Nikki Haley keeps a brave face as she eyes defeat in South Carolina primary


Nikki Haley has vowed to fight on in her bid to become the Republican party’s nominee for president, even as polls suggest she is on course to lose to Donald Trump by double digits in her home state of South Carolina on Saturday.

Haley, who cut short her second term as governor of South Carolina in 2017 to serve as Trump’s ambassador to the UN, has outlasted a dozen fellow Republicans in her bid to become the party’s nominee.

But she faces increasingly slim odds as the last person standing against the former president — and is bracing for a potentially humiliating defeat in her home state when the polls close there at 7pm eastern standard time.

Trump comfortably won last month’s Iowa caucuses, New Hampshire primary and Nevada caucuses.
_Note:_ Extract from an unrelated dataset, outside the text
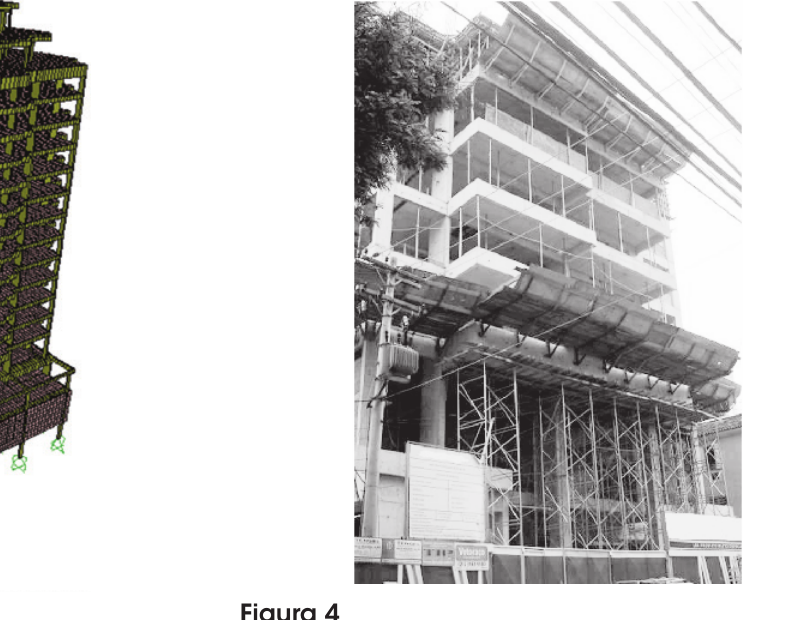
Modelo numérico da edificação em estudo Estágio de construção da 2 a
The final FiveThirtyEight average of opinion polls in South Carolina show him ahead by a margin of more than 30 points, with more than 61 per cent of likely primary voters saying they back Trump, compared with about 34 per cent who say they support Haley.

“We’re going to have a gigantic victory here in South Carolina,” Trump told several thousand supporters at an election eve rally on Friday in Rock Hill, South Carolina, adding: “We’re going to show crooked Joe Biden and the radical left Democrats that we are coming like a freight train in November.”

Still, Haley, whose campaign has been propped up by millions of dollars in donations from Wall Street and other deep-pocketed donors, has sharpened her attacks on Trump in recent weeks, and insisted she will stay in the race until at least Super Tuesday on March 5, when more than a dozen states will hold primaries.

“South Carolina will vote on Saturday. But on Sunday, I’ll still be running for president,” Haley said in a speech this week on the campus of her alma mater, Clemson University, in Greenville, South Carolina. “I’m not going anywhere.”

“We’re going to keep going all the way through Super Tuesday. That’s as far as I’ve thought in terms of going forward,” Haley told reporters on Saturday morning after voting with her family on Kiawah Island, a resort community about 25 miles south of Charleston.

“There is a choice,” Haley added. “We can leave the drama and the chaos. We can leave the incompetence, and we can go to something that is normal.”

Betsy Ankney, Haley’s campaign manager, conceded that “the math is challenging” on Friday.

“But this has never just been about who can win a Republican primary. This battle is about who can win in November,” Ankney said.

Haley has made electability a core tenet of her stump speech, pointing this week to a new Marquette Law School poll finding Trump and President Joe Biden virtually tied with voters nationwide, while Haley led Biden in a hypothetical general election match-up by 18 points.

Yet Haley is increasingly unlikely to stop Trump, who continues to win nominating contests and collect the delegates required to be officially selected as the Republican nominee at the party’s convention this summer in Milwaukee, Wisconsin.

On Saturday, Trump spokesperson Steven Cheung said Haley was “no longer living in reality” and “continues to gaslight voters and the media into believing she has a chance to win her home state of South Carolina and other states when she hasn’t received any type of real support or shown even a shred of momentum.”

“The primary ends tonight and it is time to turn to the general election,” Cheung added.

Trump, who has done relatively little in-person campaigning in South Carolina compared to Haley, is scheduled to speak at the CPAC conference in Washington on Saturday afternoon before flying to Columbia, the state capital, for an election night party with supporters. Haley will hold her own election night party in Charleston.

Chris LaCivita and Susie Wiles, senior advisers to Trump’s 2024 campaign, issued a memo this week insisting “the end is near” for Haley. Citing public and private polling data, LaCivita and Wiles said Trump was on course to rack up enough delegates to win the Republican nomination by mid-March.

Ankney, however, announced a “seven-figure” investment for the Haley campaign on Friday, with advertisements to run across the Super Tuesday states in the coming days. Haley spent about $11.4mn on ads in her home state this month, according to AdImpact data — over $10mn more than Trump.

Republican campaign veterans, nevertheless, are increasingly sceptical of Haley’s staying power.

Doug Heye, a former spokesperson for the Republican National Committee and a Trump critic, said it was “valuable that somebody is out there telling the truths that need to be told”.

“She’s telling the truth with an eye on potentially being able to say: ‘I told you so’ in November,” Heye added. “Maybe people listen, maybe they don’t, either today or the day after the election, but that is a big part of it.”